Finally, Peck said: "From what I have witnessed, it appears that any soldier left in Vietnam, even inadvertently, was in fact abandoned years ago, and that the farce that is being played is no more than political legerdemain done with 'smoke and mirrors' to stall the issue until it dies a natural death."


What did Kerry do in furtherance of the cover-up? An overview would include the following: He allied himself with those carrying it out by treating the Pentagon and other prisoner debunkers as partners in the investigation instead of the targets they were supposed to be. In short, he did their bidding. When Defense Department officials were coming to testify, Kerry would have his staff director, Frances Zwenig, meet with them to "script" the hearings—as detailed in an internal Zwenig memo leaked by others. Zwenig also advised North Vietnamese officials on how to state their case. Further, Kerry never pushed or put up a fight to get key government documents unclassified; he just rolled over, no matter how obvious it was that the documents contained confirming data about prisoners. Moreover, after promising to turn over all committee records to the National Archives when the panel concluded its work, the senator destroyed crucial intelligence information the staff had gathered—to to keep the documents from becoming public. He refused to subpoena past presidents and other key witnesses.

When revelatory sworn testimony was given to the committee by President Reagan's national security adviser, Richard Allen—about a credible proposal from Hanoi in 1981 to return more than 50 prisoners for a $4 billion ransom—Kerry had that testimony taken in a closed door interview, not a public hearing. But word leaked out and a few weeks later, Allen sent a letter to the committee, not under oath, recanting his testimony, saying his memory had played tricks on him. Kerry never did any probe into Allen's original, detailed account, and instead accepted his recantation as gospel truth.

A Secret Service agent then working at the White House, John Syphrit, told committee staffers he had overheard part of a conversation about the Hanoi proposal for ransom. He said he was willing to testify but feared reprisal from his Treasury Department superiors and would need to be subpoenaed so that his appearance could not be regarded as voluntary. Kerry refused to subpoena him. Syphrit told me that four men were involved in that conversation—Reagan, Allen, Vice President George H.W. Bush, and CIA director William Casey. I wrote the story for Newsday.

The final Kerry report brushed off the entire episode like unsightly dust. It said: "The committee found no credible evidence of any such [ransom] offer being made."

> _Short problem_
Write out the part of the text on Kerry and the prisoner committee from "When revelatory sworn" up to and including "as gospel truth.", word for word.

> _Recorded information_
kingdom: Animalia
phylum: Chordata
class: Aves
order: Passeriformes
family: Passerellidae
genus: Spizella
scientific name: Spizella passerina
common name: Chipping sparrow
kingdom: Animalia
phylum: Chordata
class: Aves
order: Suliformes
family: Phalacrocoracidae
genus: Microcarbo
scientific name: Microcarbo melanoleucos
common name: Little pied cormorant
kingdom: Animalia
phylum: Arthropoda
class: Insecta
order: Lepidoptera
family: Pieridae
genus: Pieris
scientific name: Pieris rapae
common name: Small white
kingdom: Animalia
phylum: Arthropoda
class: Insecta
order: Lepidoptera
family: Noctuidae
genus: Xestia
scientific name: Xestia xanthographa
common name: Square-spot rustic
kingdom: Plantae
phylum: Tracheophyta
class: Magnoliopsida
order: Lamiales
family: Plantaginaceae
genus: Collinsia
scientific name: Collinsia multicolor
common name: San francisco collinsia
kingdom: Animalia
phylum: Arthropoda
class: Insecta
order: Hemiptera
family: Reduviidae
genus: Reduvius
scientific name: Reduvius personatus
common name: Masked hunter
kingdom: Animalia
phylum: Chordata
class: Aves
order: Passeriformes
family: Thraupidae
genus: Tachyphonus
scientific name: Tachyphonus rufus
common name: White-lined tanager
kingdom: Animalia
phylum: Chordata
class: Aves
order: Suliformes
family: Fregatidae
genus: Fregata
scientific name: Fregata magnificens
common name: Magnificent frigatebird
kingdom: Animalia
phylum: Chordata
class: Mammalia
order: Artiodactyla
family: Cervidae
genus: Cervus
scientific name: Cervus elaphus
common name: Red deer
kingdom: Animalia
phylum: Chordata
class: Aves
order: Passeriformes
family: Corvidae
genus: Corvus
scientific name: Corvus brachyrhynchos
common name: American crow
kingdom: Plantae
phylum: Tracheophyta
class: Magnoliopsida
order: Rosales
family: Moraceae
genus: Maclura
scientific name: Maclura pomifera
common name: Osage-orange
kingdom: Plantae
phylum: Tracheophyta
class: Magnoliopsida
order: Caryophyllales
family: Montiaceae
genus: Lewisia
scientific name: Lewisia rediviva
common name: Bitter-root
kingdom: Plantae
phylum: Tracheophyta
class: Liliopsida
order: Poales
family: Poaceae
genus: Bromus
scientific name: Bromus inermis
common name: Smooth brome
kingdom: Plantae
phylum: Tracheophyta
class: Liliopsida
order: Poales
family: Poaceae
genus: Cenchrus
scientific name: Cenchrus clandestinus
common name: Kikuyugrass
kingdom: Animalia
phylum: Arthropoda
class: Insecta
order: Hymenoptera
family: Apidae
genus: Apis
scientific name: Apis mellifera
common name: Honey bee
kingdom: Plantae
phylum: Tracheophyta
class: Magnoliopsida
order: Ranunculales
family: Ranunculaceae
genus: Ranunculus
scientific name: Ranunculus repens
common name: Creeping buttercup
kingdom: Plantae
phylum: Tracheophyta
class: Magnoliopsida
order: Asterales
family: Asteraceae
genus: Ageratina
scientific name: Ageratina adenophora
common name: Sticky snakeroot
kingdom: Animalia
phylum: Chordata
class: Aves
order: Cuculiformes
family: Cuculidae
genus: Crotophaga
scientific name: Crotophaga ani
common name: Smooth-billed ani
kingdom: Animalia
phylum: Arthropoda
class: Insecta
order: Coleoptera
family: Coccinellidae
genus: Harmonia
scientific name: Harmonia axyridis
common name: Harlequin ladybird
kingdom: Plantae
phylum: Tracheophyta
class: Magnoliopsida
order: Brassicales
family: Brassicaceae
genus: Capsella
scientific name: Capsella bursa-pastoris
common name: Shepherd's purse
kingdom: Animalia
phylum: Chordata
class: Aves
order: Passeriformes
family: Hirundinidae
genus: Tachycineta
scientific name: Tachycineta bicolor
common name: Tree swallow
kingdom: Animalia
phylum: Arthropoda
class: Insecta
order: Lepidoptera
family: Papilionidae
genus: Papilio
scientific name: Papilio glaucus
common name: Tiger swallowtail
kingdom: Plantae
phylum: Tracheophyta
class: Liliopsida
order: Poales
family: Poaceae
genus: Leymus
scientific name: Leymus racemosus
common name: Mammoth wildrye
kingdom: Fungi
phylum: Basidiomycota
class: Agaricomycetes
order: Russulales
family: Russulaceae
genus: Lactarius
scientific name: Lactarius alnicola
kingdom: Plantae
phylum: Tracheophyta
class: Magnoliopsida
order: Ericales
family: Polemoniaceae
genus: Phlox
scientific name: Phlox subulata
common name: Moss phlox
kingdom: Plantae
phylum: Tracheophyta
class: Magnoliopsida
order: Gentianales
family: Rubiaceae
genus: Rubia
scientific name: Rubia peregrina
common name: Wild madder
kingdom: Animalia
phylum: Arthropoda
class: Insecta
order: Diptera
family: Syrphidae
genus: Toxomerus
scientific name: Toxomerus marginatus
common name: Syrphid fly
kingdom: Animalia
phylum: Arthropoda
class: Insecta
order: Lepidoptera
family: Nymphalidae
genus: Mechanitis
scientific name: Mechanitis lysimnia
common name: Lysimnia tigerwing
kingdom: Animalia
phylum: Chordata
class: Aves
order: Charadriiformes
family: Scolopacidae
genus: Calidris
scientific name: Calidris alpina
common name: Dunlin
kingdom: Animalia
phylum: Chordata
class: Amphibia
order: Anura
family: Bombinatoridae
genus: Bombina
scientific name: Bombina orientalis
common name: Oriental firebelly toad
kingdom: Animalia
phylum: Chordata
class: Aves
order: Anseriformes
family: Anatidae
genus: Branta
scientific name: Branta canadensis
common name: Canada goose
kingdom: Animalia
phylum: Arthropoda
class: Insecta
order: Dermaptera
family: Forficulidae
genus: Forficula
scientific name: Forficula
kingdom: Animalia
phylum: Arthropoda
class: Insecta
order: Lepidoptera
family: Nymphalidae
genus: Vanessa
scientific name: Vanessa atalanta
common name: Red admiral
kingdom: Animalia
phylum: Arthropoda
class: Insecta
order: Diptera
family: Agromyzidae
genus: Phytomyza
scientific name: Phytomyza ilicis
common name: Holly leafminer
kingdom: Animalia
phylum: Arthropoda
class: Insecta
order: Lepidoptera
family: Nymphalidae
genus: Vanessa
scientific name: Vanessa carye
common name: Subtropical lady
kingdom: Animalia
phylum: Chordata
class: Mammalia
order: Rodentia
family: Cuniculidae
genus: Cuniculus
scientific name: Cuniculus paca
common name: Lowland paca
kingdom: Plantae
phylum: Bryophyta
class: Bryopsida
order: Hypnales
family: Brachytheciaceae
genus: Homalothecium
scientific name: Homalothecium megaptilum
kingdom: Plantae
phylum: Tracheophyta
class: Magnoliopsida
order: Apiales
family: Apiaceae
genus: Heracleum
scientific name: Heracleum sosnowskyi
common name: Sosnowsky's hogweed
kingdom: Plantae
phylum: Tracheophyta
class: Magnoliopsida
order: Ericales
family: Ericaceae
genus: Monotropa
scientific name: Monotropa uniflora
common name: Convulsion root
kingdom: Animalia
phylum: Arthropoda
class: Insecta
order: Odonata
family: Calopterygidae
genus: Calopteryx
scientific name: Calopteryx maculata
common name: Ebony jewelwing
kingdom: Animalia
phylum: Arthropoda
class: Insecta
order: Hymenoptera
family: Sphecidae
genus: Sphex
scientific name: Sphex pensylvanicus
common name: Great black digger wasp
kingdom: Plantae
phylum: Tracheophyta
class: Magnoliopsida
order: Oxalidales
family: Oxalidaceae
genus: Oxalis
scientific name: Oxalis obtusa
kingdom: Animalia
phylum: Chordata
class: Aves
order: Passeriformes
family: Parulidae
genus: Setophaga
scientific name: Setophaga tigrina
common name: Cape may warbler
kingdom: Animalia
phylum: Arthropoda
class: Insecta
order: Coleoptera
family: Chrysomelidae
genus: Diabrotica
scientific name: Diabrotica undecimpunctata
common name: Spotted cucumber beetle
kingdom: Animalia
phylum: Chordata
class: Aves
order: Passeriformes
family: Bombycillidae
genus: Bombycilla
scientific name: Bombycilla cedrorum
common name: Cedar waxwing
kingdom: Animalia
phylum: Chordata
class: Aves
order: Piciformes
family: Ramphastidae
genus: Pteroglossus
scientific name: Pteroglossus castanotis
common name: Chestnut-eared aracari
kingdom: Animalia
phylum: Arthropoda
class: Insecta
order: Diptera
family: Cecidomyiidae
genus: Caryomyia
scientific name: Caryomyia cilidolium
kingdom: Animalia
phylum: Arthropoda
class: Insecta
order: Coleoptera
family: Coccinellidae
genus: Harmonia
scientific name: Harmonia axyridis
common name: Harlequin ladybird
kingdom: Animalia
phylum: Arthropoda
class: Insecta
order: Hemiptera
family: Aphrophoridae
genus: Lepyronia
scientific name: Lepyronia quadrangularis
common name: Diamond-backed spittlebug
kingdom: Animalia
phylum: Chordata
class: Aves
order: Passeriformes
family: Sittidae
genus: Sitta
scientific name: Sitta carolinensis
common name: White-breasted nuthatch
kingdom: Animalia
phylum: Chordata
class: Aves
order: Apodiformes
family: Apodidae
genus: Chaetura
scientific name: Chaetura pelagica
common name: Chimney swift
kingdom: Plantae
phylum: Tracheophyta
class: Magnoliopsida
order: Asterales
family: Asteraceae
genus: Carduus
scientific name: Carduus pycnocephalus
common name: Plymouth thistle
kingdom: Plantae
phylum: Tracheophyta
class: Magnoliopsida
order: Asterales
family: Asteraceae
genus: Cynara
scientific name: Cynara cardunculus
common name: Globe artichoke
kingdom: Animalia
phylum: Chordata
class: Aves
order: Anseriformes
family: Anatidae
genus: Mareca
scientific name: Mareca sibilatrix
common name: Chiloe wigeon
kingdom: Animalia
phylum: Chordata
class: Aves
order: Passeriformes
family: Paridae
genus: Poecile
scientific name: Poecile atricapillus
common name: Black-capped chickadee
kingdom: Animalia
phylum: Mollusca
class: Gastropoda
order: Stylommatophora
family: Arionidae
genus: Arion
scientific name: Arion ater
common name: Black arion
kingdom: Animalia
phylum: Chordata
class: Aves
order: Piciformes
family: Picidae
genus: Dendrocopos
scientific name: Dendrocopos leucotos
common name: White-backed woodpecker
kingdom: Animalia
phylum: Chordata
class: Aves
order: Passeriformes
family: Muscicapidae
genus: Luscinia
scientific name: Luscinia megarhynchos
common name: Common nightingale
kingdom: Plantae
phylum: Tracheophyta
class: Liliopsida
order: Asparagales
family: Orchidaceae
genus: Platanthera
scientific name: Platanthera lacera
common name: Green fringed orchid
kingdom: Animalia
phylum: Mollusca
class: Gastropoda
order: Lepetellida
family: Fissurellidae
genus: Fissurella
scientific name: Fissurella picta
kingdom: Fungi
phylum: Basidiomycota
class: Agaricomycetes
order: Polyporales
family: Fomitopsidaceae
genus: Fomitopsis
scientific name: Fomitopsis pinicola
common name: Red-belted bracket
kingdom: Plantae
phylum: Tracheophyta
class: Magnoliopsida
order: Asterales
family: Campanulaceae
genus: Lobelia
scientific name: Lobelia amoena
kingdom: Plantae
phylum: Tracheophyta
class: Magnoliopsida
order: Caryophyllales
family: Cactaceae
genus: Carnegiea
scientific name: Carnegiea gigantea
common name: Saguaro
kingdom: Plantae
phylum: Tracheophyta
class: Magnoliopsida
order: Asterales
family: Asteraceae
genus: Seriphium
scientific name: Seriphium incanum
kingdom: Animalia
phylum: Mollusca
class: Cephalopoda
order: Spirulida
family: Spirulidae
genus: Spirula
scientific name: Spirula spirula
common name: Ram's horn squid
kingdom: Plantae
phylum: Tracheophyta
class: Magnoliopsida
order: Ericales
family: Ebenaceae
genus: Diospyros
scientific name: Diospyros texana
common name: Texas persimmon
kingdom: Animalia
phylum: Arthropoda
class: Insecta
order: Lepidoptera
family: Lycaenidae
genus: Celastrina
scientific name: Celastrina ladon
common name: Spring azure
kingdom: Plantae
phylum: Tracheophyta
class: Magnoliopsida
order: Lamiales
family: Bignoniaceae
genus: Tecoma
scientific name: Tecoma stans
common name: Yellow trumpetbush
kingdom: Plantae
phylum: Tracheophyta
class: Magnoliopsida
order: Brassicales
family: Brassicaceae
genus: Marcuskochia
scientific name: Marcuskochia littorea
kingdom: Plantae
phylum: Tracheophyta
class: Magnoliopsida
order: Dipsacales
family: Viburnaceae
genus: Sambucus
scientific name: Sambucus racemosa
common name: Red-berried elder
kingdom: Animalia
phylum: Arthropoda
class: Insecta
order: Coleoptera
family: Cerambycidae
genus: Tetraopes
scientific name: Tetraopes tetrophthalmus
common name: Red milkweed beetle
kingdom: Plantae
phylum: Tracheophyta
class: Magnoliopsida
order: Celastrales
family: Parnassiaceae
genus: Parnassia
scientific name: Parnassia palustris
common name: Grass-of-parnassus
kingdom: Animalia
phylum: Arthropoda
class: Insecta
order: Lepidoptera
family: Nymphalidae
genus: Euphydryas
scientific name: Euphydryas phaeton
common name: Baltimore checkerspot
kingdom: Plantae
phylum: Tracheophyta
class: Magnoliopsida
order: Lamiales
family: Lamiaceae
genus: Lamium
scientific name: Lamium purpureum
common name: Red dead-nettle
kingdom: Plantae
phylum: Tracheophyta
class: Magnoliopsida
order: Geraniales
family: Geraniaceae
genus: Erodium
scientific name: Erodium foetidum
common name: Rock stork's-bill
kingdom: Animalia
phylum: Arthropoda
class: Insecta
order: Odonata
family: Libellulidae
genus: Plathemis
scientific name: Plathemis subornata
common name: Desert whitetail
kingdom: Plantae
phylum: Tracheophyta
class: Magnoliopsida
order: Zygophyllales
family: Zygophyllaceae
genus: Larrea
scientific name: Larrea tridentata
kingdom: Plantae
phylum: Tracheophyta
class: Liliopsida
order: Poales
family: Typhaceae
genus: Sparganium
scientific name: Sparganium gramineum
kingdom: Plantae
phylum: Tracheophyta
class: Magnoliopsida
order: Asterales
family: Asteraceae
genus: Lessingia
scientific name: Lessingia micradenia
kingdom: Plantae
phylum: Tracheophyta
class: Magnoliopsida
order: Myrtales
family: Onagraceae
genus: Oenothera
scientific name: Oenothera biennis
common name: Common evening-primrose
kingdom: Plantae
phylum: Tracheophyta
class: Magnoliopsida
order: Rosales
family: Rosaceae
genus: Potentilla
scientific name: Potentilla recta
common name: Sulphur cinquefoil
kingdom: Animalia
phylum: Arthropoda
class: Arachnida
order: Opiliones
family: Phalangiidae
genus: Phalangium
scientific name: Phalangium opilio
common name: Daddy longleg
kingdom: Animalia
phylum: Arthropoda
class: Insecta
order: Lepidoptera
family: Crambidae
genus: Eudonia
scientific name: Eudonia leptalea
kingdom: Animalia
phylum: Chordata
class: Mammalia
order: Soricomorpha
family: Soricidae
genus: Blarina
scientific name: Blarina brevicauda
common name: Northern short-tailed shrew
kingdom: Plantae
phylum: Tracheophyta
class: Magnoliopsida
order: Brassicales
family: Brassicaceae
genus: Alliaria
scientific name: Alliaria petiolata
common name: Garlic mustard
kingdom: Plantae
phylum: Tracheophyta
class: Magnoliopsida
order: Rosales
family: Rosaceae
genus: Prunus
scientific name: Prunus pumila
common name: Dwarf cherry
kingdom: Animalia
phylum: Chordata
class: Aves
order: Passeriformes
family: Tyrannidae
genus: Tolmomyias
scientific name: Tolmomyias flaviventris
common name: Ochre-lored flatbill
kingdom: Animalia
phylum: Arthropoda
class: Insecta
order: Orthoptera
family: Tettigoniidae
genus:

> _Finished answer_
When revelatory sworn testimony was given to the committee by President Reagan's national security adviser, Richard Allen—about a credible proposal from Hanoi in 1981 to return more than 50 prisoners for a $4 billion ransom—Kerry had that testimony taken in a closed door interview, not a public hearing. But word leaked out and a few weeks later, Allen sent a letter to the committee, not under oath, recanting his testimony, saying his memory had played tricks on him. Kerry never did any probe into Allen's original, detailed account, and instead accepted his recantation as gospel truth.